Bighorns are popular, novel quarry that can provide once-in-a-lifetime hunting opportunities. For example, in Oregon, a person can only have one controlled bighorn hunting permit in their lifetime (ODFW 2003). Bighorn hunting in Arizona also occurs on a once-in-a-lifetime basis (AGFD 2011). In 2008, bighorn permits were “the most sought after hunting permits in Arizona . . . . [In that year], 9,017 individuals applied for the 93 available permits” (Wakeling 2009, 56). In 2011, one resident Montana hunter drew a bighorn tag after applying for over 20 years (French 2011). Furthermore, just the application fee for hunting bighorns can be pricy. For example, in 2011, nonresident applicants fortunate enough to draw a bighorn hunting permit in Montana had to pay a $755 fee (MFWP 2011).

hunters with Dall's sheep rams in Alaska, 1953

In addition to paying for the privilege to hunt bighorns, hunters often spend money during their hunts. Regarding the results of a 1991 bighorn hunter survey, the Oregon Department of Fish and Wildlife states: “The average length of a bighorn sheep hunting trip was 7.1 days with 3.8 days actually devoted to hunting. Estimated average variable expenditures per trip was $1,164 [$1,966.37 in 2012 dollars] per hunter, excluding purchases of durable equipment, license fee, and tag fee” (ODFW 2003, 37; USDL 2012).

Entries taken from a collection:

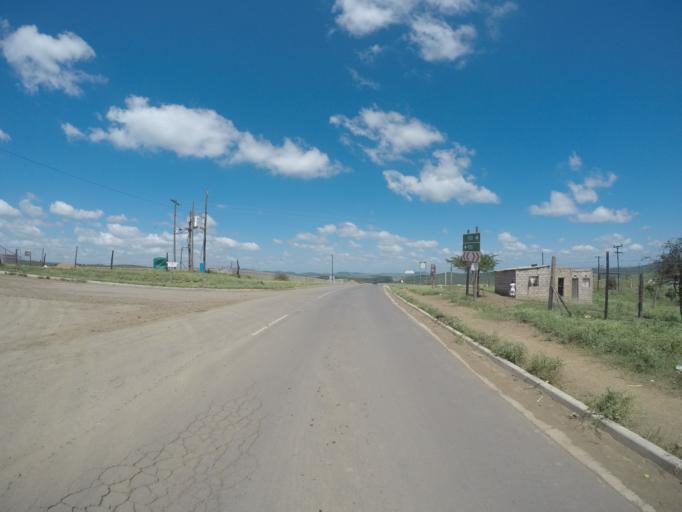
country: ZA
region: KwaZulu-Natal
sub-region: uThungulu District Municipality
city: Empangeni
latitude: -28.6065
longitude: 31.7461
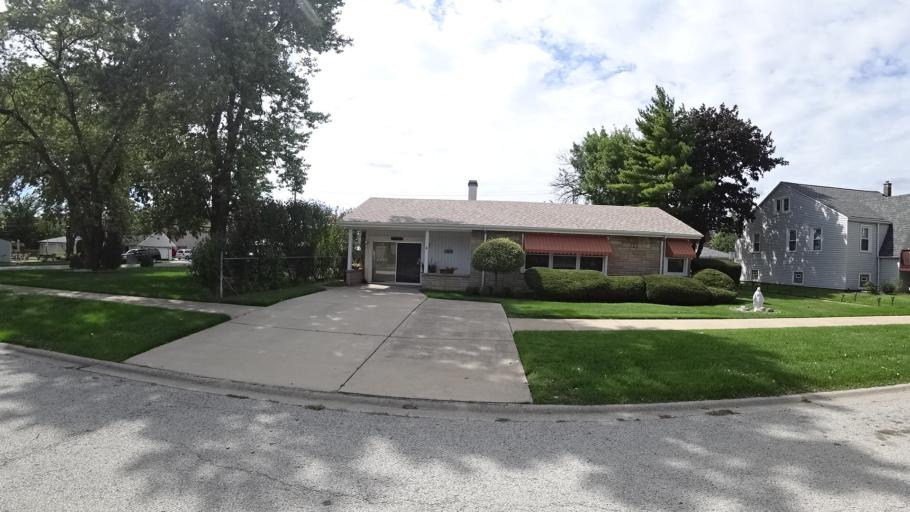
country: US
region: Illinois
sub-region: Cook County
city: Chicago Ridge
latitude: 41.7144
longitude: -87.7785
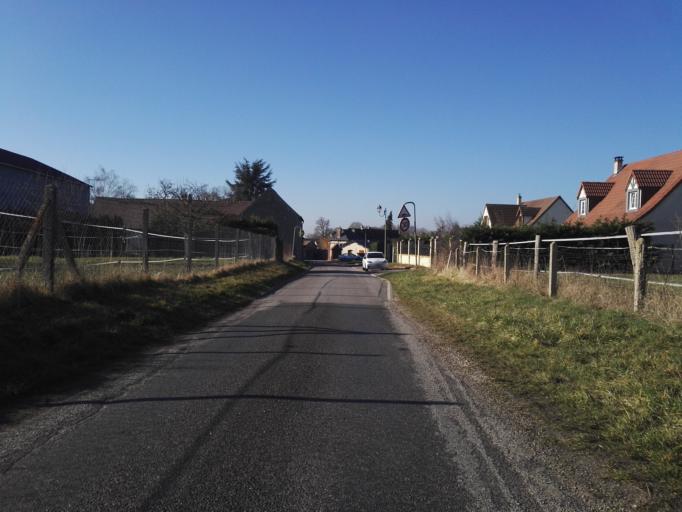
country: FR
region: Haute-Normandie
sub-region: Departement de l'Eure
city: Pacy-sur-Eure
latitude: 49.0087
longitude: 1.4218
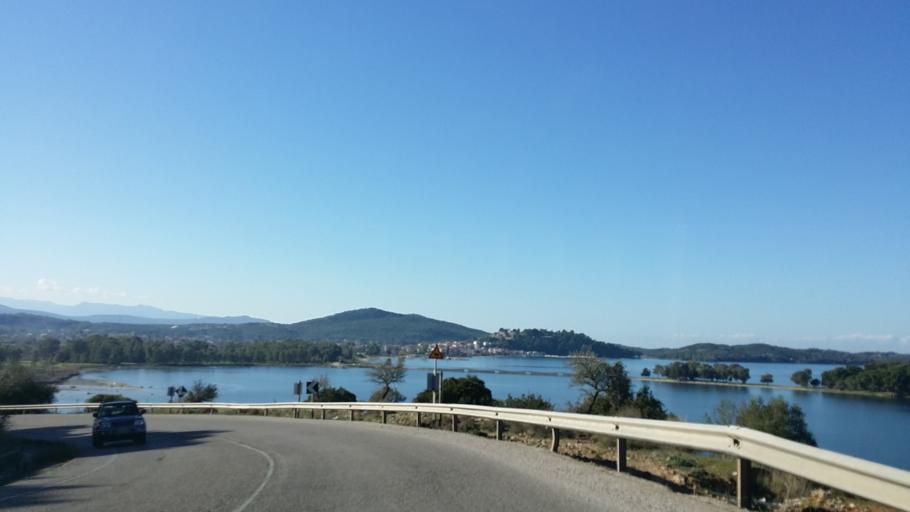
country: GR
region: West Greece
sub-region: Nomos Aitolias kai Akarnanias
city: Vonitsa
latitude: 38.9250
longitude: 20.9093
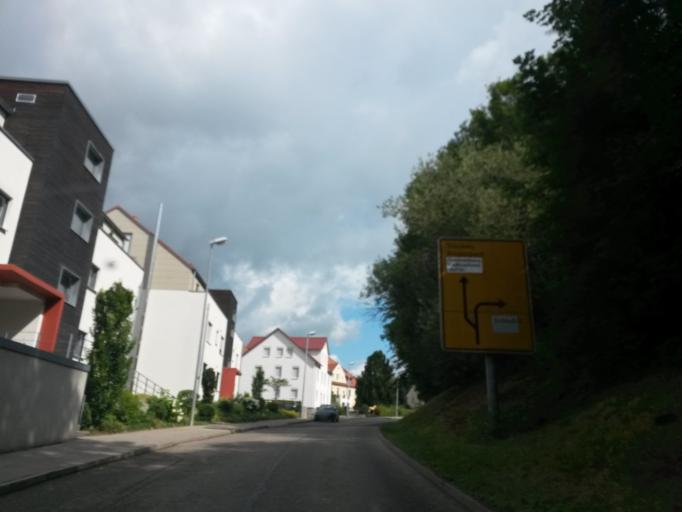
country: DE
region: Baden-Wuerttemberg
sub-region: Regierungsbezirk Stuttgart
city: Ellwangen
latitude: 48.9634
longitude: 10.1349
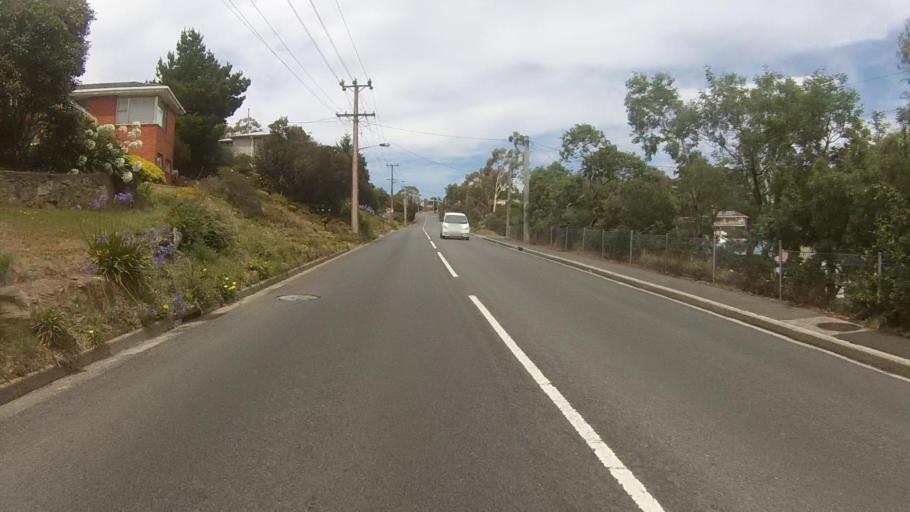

> _GIVEN EXERCISE 1_:
Answer these questions about the passage on bighorn hunting:
(a) In 2008, how many individuals applied for bighorn permits in Arizona?
(b) What fee did nonresident applicants who drew a bighorn hunting permit in Montana have to pay in 2011?
(c) According to the 1991 survey, what was the average length of a bighorn sheep hunting trip?
> _GIVEN EXERCISE 2_: Proceed with the passage on bighorn hunting, picking up after its final sentence.

> _RESULT 1_:
(a) 9,017 individuals applied for the 93 available permits.
(b) $755.
(c) 7.1 days, with 3.8 days actually devoted to hunting.

> _RESULT 2_:
The Nevada Department of Wildlife explains a study they conducted on bighorn hunting economics:

“The Nevada Division published a ‘Survey of the Economic Value of Trophy Big Game and Deer Harvest’ in 1986. . . . This study queried sheep hunters about the amount of money they spent on their sheep hunts during 1984 and 1985. Costs included in this survey were guide fees, license and tag fees, fuel, equipment, lodging, food, taxidermy and miscellaneous costs such as phone calls and broken equipment. The current consumer price index was used to convert dollar values from 1986 to 2000. Based on this study and the current average days hunted, it was assumed that a total of 11 days were expended on travel, scouting, and hunting bighorn sheep. Based on these inputs, resident and nonresident hunters expended an average of $2,924 [$3,902.32 in 2012 dollars] and $10,077 [$13,448.58 in 2012 dollars] per hunt, respectively in 2000. Expanding these figures to all the 2000 bighorn sheep hunters, 159 resident hunters expended $465,000 [$620,580.57 in 2012 dollars] and 20 nonresident hunters expended $201,000 [$268,250.96 in 2012 dollars] for a total of $666,000 [$888,831.53]” (NDOW 2001).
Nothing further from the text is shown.